TASK DESCRIPTION. Look through the data below. Collect every line where the word "river" occurs.

Source data
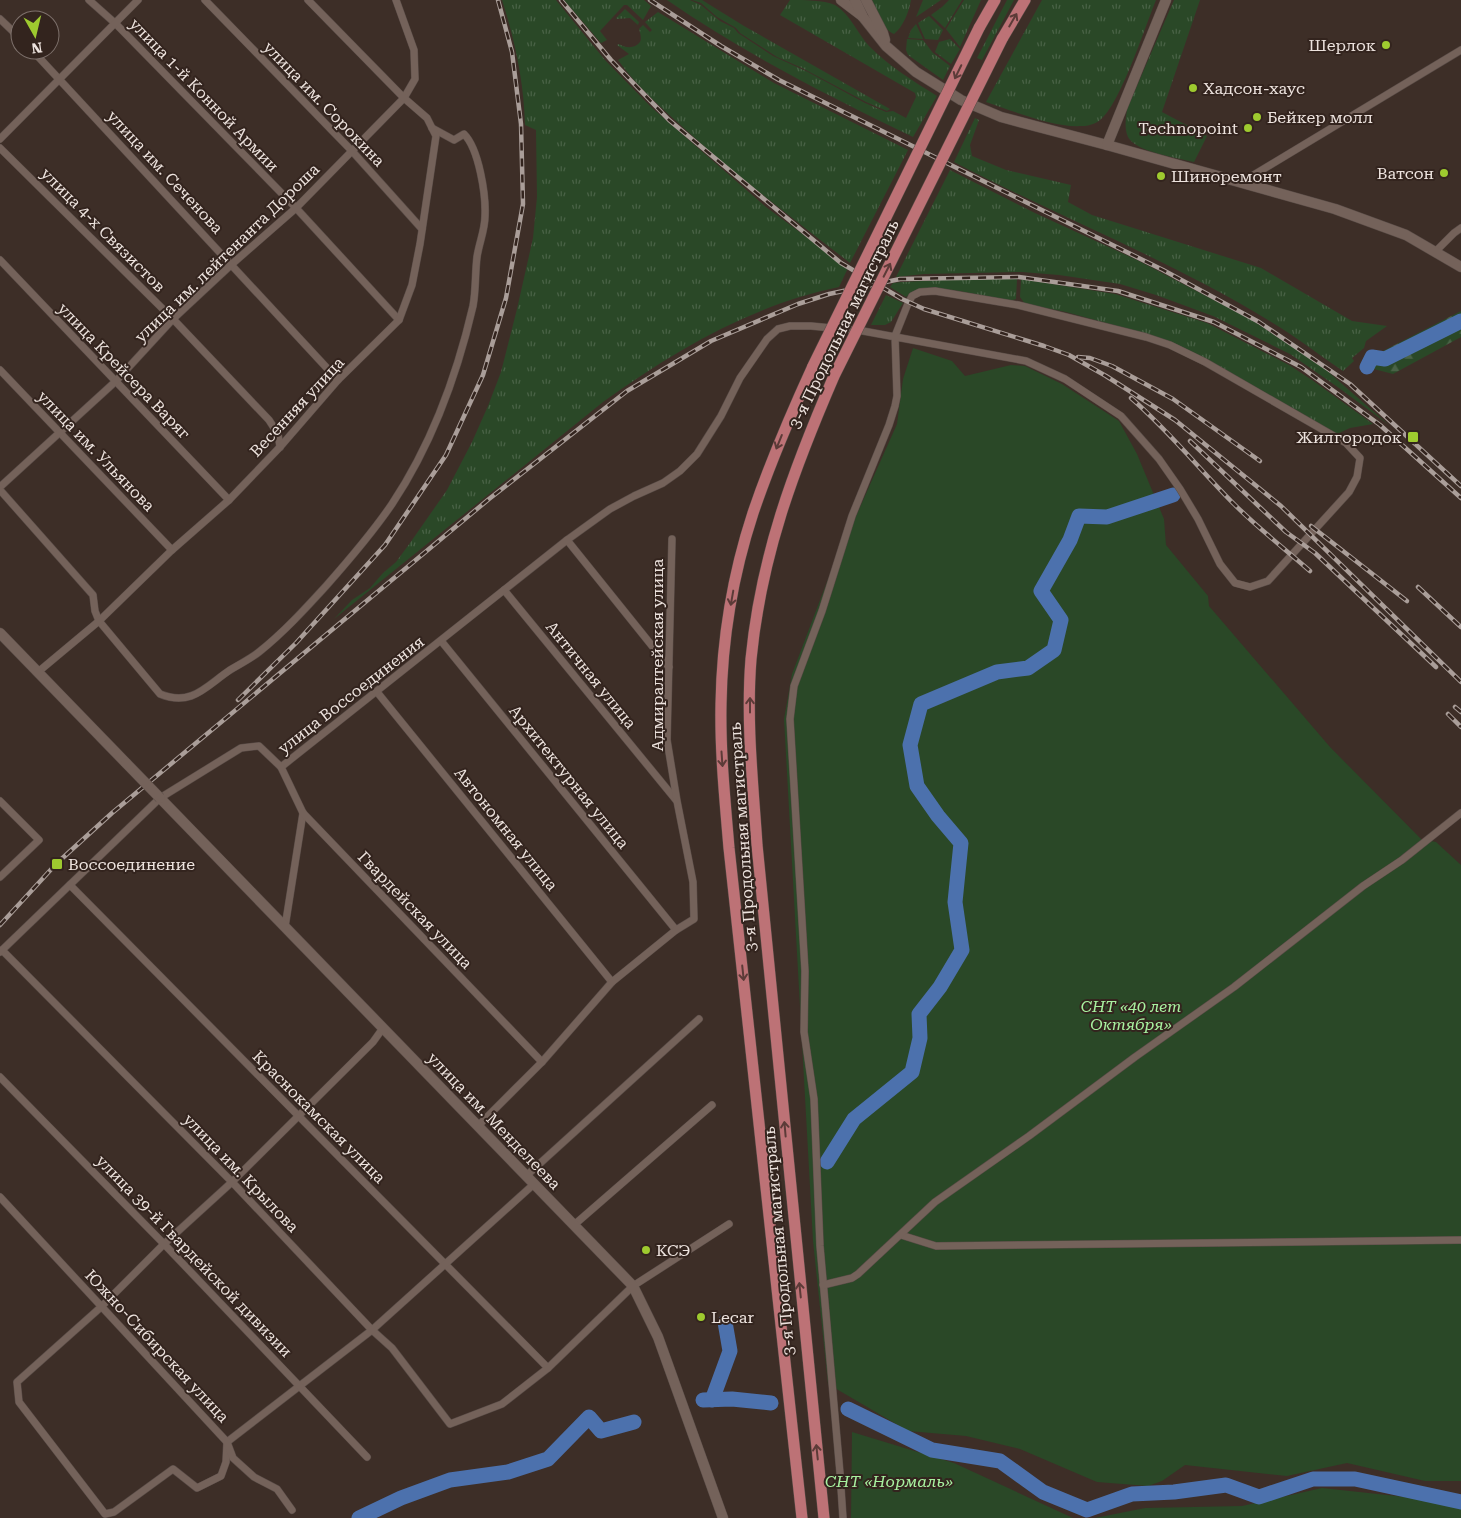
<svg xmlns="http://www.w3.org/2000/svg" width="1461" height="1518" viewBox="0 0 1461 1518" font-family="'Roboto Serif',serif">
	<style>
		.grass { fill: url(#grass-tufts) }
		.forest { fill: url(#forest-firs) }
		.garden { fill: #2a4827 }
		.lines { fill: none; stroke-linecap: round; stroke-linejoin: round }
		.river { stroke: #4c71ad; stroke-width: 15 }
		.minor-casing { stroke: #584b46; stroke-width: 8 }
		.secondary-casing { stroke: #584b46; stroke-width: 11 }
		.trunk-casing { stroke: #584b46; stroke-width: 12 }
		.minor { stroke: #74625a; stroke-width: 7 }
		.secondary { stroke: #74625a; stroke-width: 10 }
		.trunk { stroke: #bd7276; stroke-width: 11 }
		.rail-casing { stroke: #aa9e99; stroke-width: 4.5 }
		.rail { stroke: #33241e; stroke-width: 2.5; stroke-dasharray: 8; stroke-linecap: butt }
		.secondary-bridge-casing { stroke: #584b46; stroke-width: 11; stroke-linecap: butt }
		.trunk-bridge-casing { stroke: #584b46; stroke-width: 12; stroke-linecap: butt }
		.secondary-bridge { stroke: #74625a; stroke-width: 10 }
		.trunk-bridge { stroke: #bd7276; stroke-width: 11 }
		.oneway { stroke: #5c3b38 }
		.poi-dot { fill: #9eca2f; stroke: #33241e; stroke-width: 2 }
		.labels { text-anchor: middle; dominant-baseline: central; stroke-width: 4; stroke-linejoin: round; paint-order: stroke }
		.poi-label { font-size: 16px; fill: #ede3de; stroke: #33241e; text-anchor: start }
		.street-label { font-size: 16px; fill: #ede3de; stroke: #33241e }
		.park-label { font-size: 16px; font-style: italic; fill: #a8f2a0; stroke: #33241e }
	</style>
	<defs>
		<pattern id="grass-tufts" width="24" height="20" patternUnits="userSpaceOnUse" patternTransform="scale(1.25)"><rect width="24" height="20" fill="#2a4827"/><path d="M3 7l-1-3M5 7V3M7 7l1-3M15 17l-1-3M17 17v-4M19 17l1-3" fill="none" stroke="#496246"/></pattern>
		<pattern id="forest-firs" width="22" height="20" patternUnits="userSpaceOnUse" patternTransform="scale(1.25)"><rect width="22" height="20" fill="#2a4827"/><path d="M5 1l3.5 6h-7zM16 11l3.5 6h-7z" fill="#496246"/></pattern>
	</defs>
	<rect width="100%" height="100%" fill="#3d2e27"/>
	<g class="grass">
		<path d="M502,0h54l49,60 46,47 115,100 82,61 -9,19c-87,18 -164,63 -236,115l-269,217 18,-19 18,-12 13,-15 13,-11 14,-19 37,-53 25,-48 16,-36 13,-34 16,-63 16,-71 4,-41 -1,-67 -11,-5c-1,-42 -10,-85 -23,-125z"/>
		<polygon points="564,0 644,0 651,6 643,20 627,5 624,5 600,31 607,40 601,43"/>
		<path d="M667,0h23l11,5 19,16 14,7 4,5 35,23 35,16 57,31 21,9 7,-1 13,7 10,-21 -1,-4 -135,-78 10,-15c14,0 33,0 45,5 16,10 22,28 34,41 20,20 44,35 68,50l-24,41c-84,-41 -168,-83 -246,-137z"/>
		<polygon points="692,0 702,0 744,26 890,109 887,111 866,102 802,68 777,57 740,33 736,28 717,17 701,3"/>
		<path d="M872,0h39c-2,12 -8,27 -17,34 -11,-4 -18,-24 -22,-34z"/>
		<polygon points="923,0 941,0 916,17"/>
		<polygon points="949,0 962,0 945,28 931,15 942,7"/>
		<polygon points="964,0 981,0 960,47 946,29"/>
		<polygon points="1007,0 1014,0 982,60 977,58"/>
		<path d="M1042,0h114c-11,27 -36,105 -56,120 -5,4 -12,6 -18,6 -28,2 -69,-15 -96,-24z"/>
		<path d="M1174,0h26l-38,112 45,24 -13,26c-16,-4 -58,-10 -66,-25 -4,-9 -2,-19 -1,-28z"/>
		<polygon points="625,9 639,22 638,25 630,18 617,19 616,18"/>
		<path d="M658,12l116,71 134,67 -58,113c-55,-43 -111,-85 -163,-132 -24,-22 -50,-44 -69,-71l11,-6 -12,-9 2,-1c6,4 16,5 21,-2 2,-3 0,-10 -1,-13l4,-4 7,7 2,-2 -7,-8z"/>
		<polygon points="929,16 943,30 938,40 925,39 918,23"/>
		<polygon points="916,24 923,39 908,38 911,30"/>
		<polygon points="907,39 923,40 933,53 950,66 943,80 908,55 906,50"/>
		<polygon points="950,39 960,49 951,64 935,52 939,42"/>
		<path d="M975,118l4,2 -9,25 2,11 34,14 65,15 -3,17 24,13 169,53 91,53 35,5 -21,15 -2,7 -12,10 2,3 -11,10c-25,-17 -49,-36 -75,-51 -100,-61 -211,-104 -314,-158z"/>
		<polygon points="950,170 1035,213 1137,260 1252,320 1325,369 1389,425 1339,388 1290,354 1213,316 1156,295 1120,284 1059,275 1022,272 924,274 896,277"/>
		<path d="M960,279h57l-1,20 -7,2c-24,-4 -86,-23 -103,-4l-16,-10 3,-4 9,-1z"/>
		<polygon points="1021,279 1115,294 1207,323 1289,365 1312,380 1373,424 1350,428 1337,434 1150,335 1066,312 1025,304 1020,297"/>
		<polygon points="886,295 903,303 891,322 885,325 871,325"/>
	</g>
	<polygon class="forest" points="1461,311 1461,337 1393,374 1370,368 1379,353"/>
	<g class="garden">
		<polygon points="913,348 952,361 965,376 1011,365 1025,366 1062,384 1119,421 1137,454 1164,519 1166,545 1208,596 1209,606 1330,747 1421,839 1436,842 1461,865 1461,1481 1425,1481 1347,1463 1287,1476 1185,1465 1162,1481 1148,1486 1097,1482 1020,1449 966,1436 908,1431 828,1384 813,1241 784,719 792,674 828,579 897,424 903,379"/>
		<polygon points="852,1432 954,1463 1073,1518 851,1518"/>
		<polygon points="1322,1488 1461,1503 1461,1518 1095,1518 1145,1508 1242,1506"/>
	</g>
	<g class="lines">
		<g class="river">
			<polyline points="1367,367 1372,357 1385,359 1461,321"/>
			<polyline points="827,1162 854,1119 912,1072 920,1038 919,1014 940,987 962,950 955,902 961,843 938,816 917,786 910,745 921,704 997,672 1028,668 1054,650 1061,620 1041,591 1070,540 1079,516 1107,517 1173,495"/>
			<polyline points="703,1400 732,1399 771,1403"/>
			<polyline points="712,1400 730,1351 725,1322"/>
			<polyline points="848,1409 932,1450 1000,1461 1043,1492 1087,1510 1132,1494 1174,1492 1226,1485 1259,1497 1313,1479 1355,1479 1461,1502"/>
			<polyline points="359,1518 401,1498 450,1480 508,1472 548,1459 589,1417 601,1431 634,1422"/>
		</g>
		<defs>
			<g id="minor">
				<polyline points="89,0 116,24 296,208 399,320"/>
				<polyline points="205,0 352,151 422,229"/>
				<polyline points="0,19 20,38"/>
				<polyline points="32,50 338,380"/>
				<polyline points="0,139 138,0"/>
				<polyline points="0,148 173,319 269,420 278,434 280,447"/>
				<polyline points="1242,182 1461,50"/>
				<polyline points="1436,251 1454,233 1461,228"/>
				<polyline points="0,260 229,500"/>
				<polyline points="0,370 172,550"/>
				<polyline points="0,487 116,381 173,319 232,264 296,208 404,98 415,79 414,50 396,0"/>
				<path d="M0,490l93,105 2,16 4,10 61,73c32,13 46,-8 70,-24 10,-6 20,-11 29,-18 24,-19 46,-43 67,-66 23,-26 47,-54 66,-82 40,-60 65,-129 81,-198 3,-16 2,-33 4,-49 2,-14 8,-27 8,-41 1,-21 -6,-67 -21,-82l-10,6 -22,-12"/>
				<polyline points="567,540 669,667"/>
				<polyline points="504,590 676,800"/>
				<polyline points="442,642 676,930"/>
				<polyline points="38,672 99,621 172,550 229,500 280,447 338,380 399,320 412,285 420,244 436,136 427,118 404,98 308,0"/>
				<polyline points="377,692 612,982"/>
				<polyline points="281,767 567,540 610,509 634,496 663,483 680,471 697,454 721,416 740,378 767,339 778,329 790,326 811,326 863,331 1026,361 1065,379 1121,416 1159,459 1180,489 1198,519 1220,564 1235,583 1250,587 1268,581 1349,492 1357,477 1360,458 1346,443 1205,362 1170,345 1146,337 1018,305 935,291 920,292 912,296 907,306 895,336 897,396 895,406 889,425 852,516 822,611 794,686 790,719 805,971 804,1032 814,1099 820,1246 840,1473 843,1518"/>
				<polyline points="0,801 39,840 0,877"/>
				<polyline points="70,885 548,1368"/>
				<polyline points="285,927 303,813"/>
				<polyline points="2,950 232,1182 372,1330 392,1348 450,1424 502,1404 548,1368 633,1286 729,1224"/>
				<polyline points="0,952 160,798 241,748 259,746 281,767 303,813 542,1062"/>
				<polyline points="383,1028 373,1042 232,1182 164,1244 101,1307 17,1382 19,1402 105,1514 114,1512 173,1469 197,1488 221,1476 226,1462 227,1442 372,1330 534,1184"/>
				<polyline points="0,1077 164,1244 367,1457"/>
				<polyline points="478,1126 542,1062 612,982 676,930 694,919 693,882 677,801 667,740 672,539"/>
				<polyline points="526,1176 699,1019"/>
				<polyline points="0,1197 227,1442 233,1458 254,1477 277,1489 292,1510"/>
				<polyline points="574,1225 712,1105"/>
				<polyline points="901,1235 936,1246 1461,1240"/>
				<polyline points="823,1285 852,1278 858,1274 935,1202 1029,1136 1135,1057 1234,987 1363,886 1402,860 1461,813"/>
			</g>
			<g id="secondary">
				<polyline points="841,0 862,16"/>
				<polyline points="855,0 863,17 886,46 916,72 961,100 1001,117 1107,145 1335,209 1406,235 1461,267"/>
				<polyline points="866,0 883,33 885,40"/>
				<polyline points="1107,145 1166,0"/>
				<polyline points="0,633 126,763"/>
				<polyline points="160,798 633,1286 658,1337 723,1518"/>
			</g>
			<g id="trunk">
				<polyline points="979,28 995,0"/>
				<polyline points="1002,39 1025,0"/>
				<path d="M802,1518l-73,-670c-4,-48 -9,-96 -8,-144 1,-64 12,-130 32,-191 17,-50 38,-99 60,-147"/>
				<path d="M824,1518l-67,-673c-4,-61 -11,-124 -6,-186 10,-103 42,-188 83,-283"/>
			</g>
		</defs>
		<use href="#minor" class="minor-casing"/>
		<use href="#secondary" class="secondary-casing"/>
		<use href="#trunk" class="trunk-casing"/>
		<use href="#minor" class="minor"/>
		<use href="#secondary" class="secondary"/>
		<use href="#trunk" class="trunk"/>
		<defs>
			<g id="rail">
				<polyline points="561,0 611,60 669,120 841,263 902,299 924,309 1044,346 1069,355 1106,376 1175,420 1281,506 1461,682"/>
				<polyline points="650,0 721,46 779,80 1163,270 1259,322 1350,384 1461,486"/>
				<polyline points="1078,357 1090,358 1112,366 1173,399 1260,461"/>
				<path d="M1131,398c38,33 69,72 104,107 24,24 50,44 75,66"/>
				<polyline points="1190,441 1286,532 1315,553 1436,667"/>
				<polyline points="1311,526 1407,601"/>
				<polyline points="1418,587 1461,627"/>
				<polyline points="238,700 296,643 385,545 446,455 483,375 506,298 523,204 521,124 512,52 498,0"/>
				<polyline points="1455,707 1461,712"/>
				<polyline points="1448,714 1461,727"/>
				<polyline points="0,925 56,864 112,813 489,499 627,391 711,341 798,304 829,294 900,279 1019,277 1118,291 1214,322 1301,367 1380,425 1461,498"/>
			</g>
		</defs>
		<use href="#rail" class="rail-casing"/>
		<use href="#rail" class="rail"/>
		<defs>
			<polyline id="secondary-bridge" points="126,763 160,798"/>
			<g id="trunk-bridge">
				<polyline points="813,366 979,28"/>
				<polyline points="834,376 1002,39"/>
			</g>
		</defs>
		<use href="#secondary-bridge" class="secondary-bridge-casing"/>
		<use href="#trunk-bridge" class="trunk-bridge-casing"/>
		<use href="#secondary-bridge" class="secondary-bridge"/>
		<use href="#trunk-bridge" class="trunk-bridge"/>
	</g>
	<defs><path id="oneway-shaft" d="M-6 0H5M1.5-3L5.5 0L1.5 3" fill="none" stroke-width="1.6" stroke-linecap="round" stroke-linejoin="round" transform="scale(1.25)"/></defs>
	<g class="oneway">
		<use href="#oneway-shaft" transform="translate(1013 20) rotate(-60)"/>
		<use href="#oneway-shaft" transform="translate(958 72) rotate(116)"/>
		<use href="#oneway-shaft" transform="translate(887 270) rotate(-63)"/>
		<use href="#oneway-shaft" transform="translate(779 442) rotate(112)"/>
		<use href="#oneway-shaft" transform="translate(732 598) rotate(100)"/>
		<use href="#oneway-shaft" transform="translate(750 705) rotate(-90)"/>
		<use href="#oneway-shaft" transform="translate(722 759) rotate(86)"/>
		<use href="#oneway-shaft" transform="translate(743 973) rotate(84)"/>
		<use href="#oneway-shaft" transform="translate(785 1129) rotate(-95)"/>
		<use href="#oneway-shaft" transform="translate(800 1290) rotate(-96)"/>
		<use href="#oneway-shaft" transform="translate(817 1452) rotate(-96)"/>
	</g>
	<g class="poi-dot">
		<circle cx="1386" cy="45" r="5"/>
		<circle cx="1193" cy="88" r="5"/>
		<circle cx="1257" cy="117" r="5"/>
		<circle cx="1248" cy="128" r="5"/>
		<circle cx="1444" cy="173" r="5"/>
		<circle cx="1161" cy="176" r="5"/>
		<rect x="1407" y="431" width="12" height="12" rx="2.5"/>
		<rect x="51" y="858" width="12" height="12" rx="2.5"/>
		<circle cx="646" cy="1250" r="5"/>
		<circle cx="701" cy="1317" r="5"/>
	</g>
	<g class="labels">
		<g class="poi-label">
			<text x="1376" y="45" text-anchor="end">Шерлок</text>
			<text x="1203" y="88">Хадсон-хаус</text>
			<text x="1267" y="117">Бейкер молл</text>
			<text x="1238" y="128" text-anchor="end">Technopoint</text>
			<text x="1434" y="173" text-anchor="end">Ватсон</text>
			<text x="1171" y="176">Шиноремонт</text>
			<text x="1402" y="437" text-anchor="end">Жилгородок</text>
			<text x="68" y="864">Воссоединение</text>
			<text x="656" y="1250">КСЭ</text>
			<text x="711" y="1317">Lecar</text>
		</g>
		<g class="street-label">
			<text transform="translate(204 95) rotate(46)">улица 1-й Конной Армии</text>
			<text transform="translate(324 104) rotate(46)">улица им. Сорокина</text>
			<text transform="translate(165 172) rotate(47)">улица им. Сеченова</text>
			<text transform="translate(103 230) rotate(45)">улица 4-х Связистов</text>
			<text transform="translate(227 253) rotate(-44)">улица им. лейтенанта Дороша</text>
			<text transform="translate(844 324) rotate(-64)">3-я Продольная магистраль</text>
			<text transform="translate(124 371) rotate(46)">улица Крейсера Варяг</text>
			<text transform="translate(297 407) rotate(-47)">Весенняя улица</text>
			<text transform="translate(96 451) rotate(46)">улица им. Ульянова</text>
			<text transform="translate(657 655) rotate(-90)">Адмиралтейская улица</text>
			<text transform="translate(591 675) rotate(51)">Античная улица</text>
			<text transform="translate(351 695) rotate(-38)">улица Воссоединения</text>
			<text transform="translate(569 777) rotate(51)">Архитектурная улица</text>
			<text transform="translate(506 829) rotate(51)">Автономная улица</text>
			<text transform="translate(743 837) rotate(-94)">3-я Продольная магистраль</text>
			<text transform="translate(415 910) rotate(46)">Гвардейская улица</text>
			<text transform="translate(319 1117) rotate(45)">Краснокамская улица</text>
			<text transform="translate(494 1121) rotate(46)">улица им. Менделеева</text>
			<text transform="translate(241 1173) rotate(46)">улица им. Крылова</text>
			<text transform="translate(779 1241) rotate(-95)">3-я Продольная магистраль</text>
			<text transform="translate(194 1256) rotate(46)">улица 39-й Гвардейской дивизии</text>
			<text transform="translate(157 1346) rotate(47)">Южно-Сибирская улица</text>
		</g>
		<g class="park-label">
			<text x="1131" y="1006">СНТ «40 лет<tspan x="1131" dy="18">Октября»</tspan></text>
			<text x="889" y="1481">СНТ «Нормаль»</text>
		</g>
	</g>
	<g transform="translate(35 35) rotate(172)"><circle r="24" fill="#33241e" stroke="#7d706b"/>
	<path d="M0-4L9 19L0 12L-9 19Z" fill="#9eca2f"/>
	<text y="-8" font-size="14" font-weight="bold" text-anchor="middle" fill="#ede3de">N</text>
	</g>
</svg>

SOLUTION FOR THIS EXERCISE.
		.river { stroke: #4c71ad; stroke-width: 15 }
		<g class="river">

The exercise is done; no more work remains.